Alkollü içkilerin reklamını, kullanımını ve satışını
kısıtlayan yasa dün gece Meclis’te kabul edildi.
Geçen gün de, 1993’ten önce projelendirilen ve ihale
aşamasına gelen devlet yatırımlarında (Üçüncü köprü, nükleer
santraller, barajlar dahil olmak üzere) ÇED, yani
Çevresel Etki Değerlendirmesi raporu şartı
kaldırıldı.
Bu haftanın gündemleri arasından seçtiklerim
bunlar.
İki olayda da Türkiye gerçekliğinin karakteristiğine
ilişkin yansımaları görmek mümkün.
Nedir bu karakteristik:
“Tutarsızlık”.
* * *
Alkol yasasından başlayalım.
Sigaradan sonra, alkolün de kısıtlandırılması
“sağlık” gerekçesiyle savunuluyor.
Destekleyici mahiyette verilen örnekler, Kuzey Avrupa
ülkeleri gibi alkolün aşırı kullanımından kaynaklı sosyal
sorunların yaşandığı yerlerden.
Keşke son alkol kısıtlamasında olduğu gibi,
demokrasi, sosyal devlet, insan hakları gibi alanlarda da Kuzey
Avrupa ülkelerini bu şekilde örnek alsak ve uygulasak,
işin bu kısmı zaten ayrı fasıl…
Söylemek gerekir ki, Türkiye’de alkol kullanımı ve bu
kullanımdan kaynaklı sorunlar, istatistiksel anlamda bu ülkelerdeki
kadar yoğun değil.
O yüzden böyle bir yasa çıkarmanın ardında salt
sağlık nedenlerinin olmadığı, hükümet üyelerinin ve Başbakanın
İslami dünya görüşünden kaynaklı bir girişim olduğu iddia
edilebilir.
Fakat belki ileride bu ülkelerdeki alkolizm
yüzdelerine ulaşmamak için “pre-emptive strike”
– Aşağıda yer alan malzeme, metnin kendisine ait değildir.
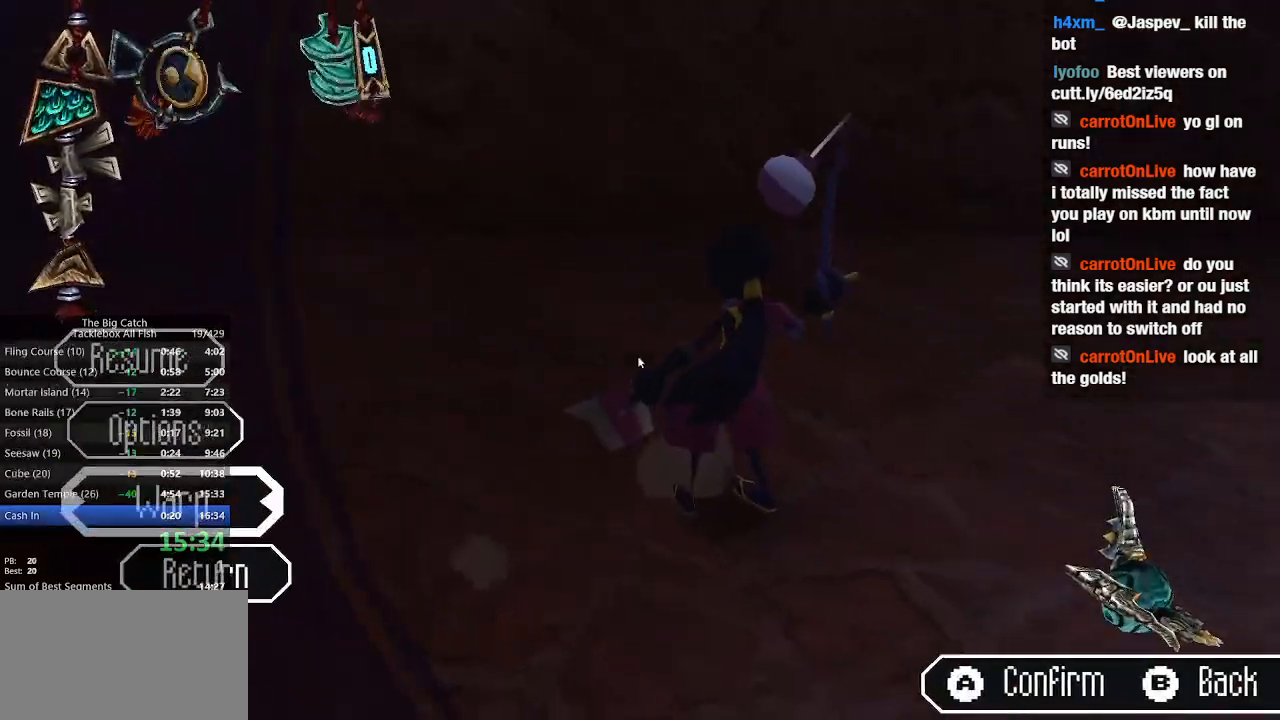
{"keys": [], "mouse": []}
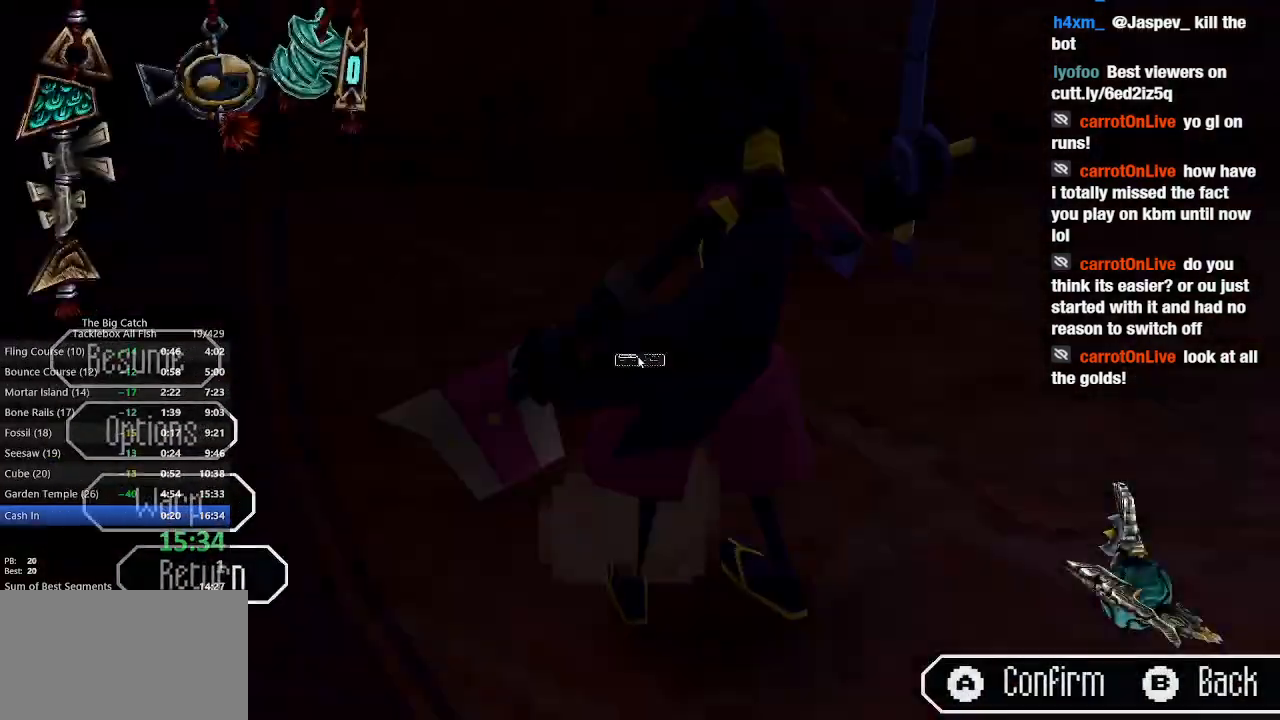
{"keys": [], "mouse": [], "events": []}
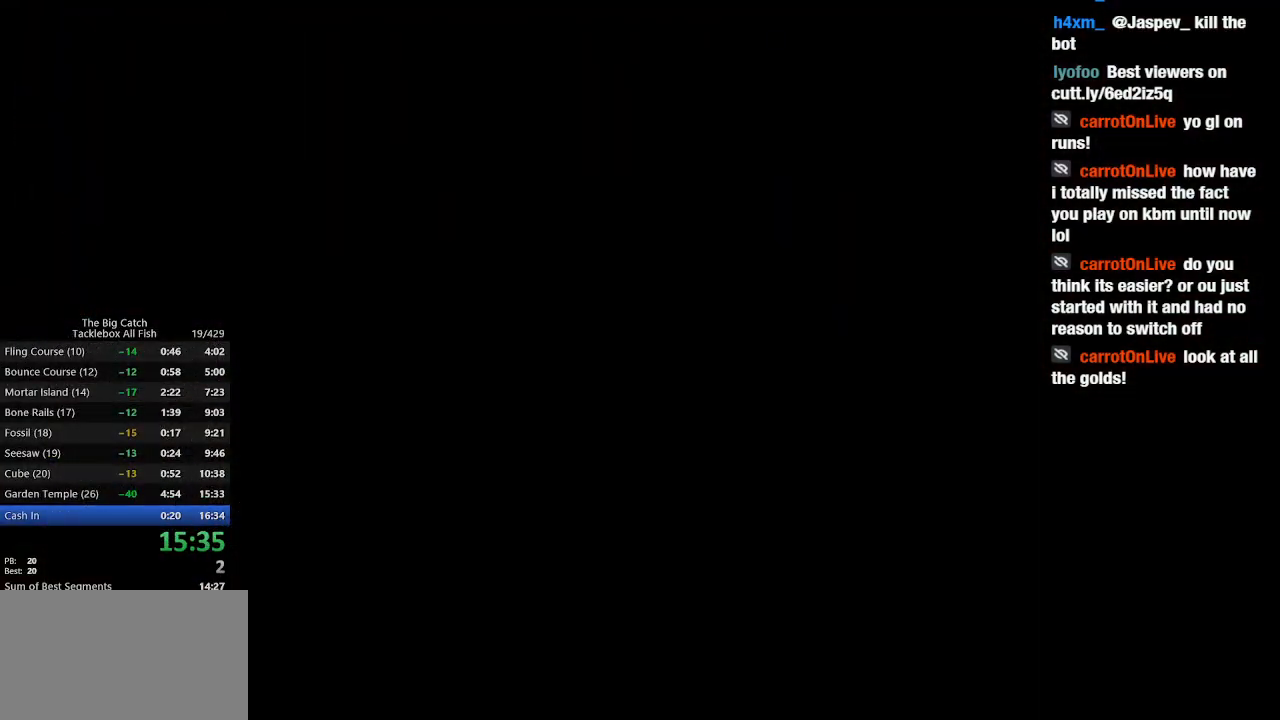
{"keys": [], "mouse": [], "events": []}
-önleyici savaş doktrini- tarzı bir önlem olarak bu yasanın
çıkarıldığı söylenebilir.
Ya da istatistiklerin genelleştirmeci illüzyonuna
aldırmadan, bir tek kişi bile aşırı kullanımdan ötürü zarar
görüyorsa –içen kişi değil, içen kişinin yol açtığı olaylar
yüzünden- tedbir almak yerindedir de denilebilir.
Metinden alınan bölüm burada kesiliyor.